D’une part, les ménages en activité professionnelle sont déjà surreprésentés parmi les attributions. D’autre part, ils sont déjà prioritaires pour les 920 000 logements sociaux concernés par Action Logement.
De plus, comme le montre le Secours catholique, parmi les demandeurs, les ménages les plus pauvres ont moins de chance que les autres d’accéder à un logement social. Ceux-là même étant - pour des raisons évidentes - ceux qui auront aussi le moins de possibilité d’accéder au logement par le marché privé. L’intention initiale de la proposition de loi viendrait donc consacrer une forme de double peine pour les plus pauvres : privés d’emplois, privés de logement.
Je vous rejoins néanmoins sur un objectif : Il faut pouvoir vivre et travailler au pays. Mais, s’il vous plait, un peu de bon de sens et … un peu décence.
Dans de nombreux bassins d’emplois, les loyers sont trop élevés et ne font qu’augmenter. C’est un problème. Alors, du bon sens, plutôt que de s’attaquer aux chômeurs, encadront la hausse des loyers ! Pourtant, la droite s’y oppose la plupart du temps. Il manque des logements sociaux ? Le bon sens voudrait qu’on en construise davantage ? Qui le refuse, quitte à être hors la loi ? Les maires de droite. A titre d’exemple, dans mon département, le Rhône, l’an passé, la préfecture a dû retirer à 7 communes leur compétence urbanisme. Pourquoi ? Parce qu’elles ne construisaient pas assez de logements sociaux. Le point commun de ces communes ? Être administrées par un maire LR ou de centre-droit. Votre proposition de loi cherche à faire diversion. Elle veut faire croire que la droite est dans le camp du travail. C’est faux. Archi faux. Elle s’oppose à la hausse des salaires et à l'amélioration des conditions de travail.

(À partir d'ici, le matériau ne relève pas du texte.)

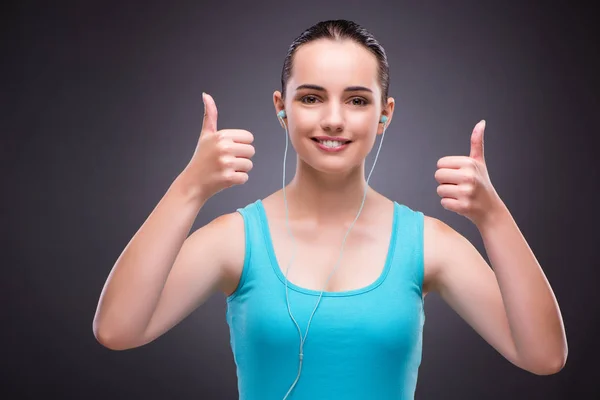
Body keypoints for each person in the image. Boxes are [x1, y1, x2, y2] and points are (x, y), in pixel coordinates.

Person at [93, 19, 568, 399]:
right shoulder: (236, 240)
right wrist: (188, 190)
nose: (334, 119)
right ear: (282, 107)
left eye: (358, 100)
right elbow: (117, 329)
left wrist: (493, 217)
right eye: (312, 97)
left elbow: (544, 356)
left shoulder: (427, 243)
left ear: (385, 114)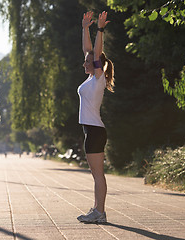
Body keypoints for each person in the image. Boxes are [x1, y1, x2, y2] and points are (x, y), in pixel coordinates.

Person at [77, 11, 115, 223]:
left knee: (97, 174)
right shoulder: (92, 78)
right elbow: (88, 51)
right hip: (91, 130)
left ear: (96, 65)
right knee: (96, 174)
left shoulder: (98, 78)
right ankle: (98, 210)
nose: (84, 64)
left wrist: (100, 29)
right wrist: (85, 28)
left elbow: (96, 52)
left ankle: (99, 212)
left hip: (94, 130)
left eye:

Prenons un peu de hauteur. Le logement social est un filet de sécurité pour ceux qui ne peuvent accéder au locatif privé. Mais qu’est-ce qui cloche avec le locatif privé ?
Aujourd’hui, la moitié des logements locatifs privés sont possédés par 3,5% des ménages. Chez moi, à Lyon, plus de la moitié des logements mis en location appartiennent à des personnes qui possèdent 5 logements ou plus.
Autrement dit, dans ma ville, où la crise du logement se fait violente, des millionnaires possèdent plus de la moitié du parc locatif privé. Chaque mois, ils s’enrichissent non pas en travaillant mais en recevant une multitude de loyers. S’enrichir sans travailler, ce sont eux que vous devriez appeler les assistés. Ces gens-là s’enrichissent sur la crise du logement. Après le bon sens, la décence.
Cette ultra-concentration n’est pas une spécificité lyonnaise. Les chiffres sont encore plus élevés à Paris ou à Lille. Et après on s’étonnera que les prix grimpent et on demandera à la solidarité nationale de compenser via les APL et logements sociaux. Alors, plutôt que de vouloir vous attaquer aux chômeurs, méditez sur cette hyper-concentration, méditez sur cet accaparement d’un bien commun qu’est le logement.
Ainsi, considérant que le logement, au même titre que l’alimentation, l‘éducation ou la santé, est un droit fondamental auquel chacun doit avoir accès, quelque soit son origine, quelque soit sa nationalité ou quelque soit son statut professionnel et refusant de mettre en concurrence les précaires, le groupe Ecologiste & Social votera contre toute proposition de loi qui irait contre ce principe et réaffirme la nécessité pour notre pays de se doter d’une véritable politique du logement.